** Page text **
The roads have been treacherous lately. Drive slower. Drive safer.
The U.S. Department of Transportation National Highway Safety Administration (“NHTSA”) did an investigation of the long term effects of anti-lock brake systems in 2009 here. Interestingly – and logically – ABS systems are not fool proof for slippery roads. You should not rely on them – and slow down.
In fact, based on that study by NHTSA in 2009, electronic stability control helps more:
Statistical analyses based on data for calendar years 1995 to 2007 from the Fatality Analysis Reporting System (FARS) and the General Estimates System (GES) of the National Automotive Sampling System (NASS) estimate the long-term effectiveness of antilock brake systems (ABS) for passenger cars and LTVs (light trucks and vans) subsequent to the 1995 launch of public information programs on how to use ABS correctly. ABS has close to a zero net effect on fatal crash involvements. Fatal run-off-road crashes of passenger cars increased by a statistically significant 9 percent (90% confidence bounds: 3% to 15% increase), offset by a significant 13-percent reduction in fatal collisions with pedestrians (confidence bounds: 5% to 20%) and a significant 12-percent reduction in collisions with other vehicles on wet roads (confidence bounds: 3% to 20%). ABS is quite effective in nonfatal crashes, reducing the overall crash- involvement rate by 6 percent in passenger cars (confidence bounds: 4% to 8%) and by 8 percent in LTVs (confidence bounds: 3% to 11%). The combination of electronic stability control (ESC) and ABS will prevent a large proportion of fatal and nonfatal crashes.

** Recorded information **
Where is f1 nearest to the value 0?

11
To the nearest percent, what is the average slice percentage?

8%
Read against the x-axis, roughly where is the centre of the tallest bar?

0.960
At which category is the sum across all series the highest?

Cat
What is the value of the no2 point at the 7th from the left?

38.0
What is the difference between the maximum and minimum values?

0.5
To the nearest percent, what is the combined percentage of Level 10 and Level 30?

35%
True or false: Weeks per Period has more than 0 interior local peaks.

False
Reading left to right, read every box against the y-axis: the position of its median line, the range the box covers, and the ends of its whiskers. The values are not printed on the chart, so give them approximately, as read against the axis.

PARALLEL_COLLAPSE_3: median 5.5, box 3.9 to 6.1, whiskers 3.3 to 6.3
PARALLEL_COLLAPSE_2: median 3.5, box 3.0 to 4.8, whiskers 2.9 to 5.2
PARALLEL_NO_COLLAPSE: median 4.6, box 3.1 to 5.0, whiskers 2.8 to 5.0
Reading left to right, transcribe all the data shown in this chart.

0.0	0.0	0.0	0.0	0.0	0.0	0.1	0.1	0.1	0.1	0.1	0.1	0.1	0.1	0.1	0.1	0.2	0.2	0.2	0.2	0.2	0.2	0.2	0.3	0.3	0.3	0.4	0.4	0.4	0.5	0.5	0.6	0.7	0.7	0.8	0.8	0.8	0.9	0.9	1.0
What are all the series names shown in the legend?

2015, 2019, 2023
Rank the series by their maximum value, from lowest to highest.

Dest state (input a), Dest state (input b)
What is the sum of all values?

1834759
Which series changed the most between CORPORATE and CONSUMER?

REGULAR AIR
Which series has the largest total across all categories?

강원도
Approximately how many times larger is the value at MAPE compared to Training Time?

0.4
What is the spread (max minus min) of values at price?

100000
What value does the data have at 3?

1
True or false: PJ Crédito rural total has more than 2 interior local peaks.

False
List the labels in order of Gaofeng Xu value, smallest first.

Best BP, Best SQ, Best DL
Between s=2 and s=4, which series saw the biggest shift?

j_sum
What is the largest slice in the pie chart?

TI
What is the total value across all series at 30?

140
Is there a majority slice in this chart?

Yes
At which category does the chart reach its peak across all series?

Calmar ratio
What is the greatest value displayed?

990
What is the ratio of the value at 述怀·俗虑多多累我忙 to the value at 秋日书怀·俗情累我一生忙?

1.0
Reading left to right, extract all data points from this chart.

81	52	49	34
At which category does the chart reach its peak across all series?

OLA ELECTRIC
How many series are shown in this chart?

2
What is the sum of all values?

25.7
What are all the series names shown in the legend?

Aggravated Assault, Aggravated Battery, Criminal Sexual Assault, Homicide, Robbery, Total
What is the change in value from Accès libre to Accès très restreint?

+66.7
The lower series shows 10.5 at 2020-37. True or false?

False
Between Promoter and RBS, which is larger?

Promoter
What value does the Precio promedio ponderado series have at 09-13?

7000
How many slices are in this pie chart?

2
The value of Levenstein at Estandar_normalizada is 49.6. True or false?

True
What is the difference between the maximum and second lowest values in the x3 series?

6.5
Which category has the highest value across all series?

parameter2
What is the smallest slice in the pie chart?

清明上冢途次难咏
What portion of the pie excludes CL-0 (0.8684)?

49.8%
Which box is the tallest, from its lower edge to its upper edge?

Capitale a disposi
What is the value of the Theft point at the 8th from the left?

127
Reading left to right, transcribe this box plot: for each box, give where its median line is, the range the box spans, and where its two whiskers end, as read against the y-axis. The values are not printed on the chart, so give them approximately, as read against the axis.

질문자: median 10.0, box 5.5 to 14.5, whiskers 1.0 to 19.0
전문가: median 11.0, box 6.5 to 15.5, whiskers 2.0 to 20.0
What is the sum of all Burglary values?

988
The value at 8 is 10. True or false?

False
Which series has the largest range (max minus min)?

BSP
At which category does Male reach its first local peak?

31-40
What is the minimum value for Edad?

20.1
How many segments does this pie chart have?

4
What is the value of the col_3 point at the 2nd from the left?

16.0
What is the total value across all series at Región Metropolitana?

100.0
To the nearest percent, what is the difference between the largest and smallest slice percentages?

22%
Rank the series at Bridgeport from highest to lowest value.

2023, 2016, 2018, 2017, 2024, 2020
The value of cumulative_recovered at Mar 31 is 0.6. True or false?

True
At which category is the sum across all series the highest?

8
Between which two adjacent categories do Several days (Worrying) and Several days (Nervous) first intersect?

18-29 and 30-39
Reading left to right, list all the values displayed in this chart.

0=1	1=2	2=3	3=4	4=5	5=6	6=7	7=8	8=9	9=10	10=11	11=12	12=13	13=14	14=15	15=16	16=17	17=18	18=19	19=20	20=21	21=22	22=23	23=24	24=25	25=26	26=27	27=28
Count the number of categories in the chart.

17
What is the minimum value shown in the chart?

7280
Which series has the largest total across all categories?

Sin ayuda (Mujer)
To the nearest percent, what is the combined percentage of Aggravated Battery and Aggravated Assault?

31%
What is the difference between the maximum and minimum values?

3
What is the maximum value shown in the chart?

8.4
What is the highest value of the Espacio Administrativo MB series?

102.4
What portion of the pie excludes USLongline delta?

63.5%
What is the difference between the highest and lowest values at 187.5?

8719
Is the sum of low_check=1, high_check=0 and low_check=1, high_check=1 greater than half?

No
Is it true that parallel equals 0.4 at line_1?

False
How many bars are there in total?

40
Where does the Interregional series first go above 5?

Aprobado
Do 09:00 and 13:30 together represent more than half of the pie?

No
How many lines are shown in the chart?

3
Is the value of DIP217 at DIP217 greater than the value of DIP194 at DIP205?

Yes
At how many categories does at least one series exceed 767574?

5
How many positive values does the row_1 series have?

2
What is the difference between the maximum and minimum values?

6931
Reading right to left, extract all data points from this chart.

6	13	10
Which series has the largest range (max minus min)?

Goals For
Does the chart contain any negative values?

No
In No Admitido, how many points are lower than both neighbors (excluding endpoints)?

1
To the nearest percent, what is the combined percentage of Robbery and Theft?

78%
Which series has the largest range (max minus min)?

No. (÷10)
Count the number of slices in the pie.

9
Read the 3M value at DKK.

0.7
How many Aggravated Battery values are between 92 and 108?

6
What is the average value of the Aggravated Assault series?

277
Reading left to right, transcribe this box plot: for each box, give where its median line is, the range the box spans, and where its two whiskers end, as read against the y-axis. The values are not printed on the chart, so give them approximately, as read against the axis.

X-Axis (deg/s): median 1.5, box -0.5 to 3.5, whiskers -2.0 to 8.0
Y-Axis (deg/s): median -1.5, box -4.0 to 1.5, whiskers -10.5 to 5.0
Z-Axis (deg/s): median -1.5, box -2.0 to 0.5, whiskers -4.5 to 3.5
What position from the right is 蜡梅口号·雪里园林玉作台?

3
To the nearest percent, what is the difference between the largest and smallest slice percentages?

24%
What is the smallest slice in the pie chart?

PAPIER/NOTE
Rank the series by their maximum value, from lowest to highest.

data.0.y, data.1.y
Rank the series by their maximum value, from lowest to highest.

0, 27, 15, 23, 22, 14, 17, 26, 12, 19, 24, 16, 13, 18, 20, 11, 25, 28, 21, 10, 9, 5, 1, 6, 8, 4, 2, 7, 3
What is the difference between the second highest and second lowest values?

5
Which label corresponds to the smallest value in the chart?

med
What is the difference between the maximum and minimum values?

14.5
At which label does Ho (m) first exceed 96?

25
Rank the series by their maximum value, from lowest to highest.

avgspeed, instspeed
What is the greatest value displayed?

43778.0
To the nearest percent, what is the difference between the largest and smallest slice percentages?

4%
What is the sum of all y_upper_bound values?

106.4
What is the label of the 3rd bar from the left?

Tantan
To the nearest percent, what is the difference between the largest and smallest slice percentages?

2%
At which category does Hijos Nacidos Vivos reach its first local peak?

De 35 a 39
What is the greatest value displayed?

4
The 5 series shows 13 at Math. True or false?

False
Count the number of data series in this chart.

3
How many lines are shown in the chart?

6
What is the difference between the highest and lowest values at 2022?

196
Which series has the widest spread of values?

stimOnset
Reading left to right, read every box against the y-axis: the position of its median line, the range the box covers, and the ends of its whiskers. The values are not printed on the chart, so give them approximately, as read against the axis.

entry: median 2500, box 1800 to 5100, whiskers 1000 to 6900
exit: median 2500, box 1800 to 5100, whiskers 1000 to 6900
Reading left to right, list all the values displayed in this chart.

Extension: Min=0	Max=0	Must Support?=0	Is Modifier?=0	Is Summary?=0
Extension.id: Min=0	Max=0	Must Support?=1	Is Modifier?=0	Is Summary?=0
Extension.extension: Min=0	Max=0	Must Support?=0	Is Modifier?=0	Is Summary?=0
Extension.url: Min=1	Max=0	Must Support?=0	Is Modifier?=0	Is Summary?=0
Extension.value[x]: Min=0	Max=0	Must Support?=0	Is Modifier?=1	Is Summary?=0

** Exercise prompt **
Please answer from the anti-lock brake text: by how much did ABS reduce the overall crash-involvement rate for LTVs in nonfatal crashes?

** Answer space **
By 8 percent.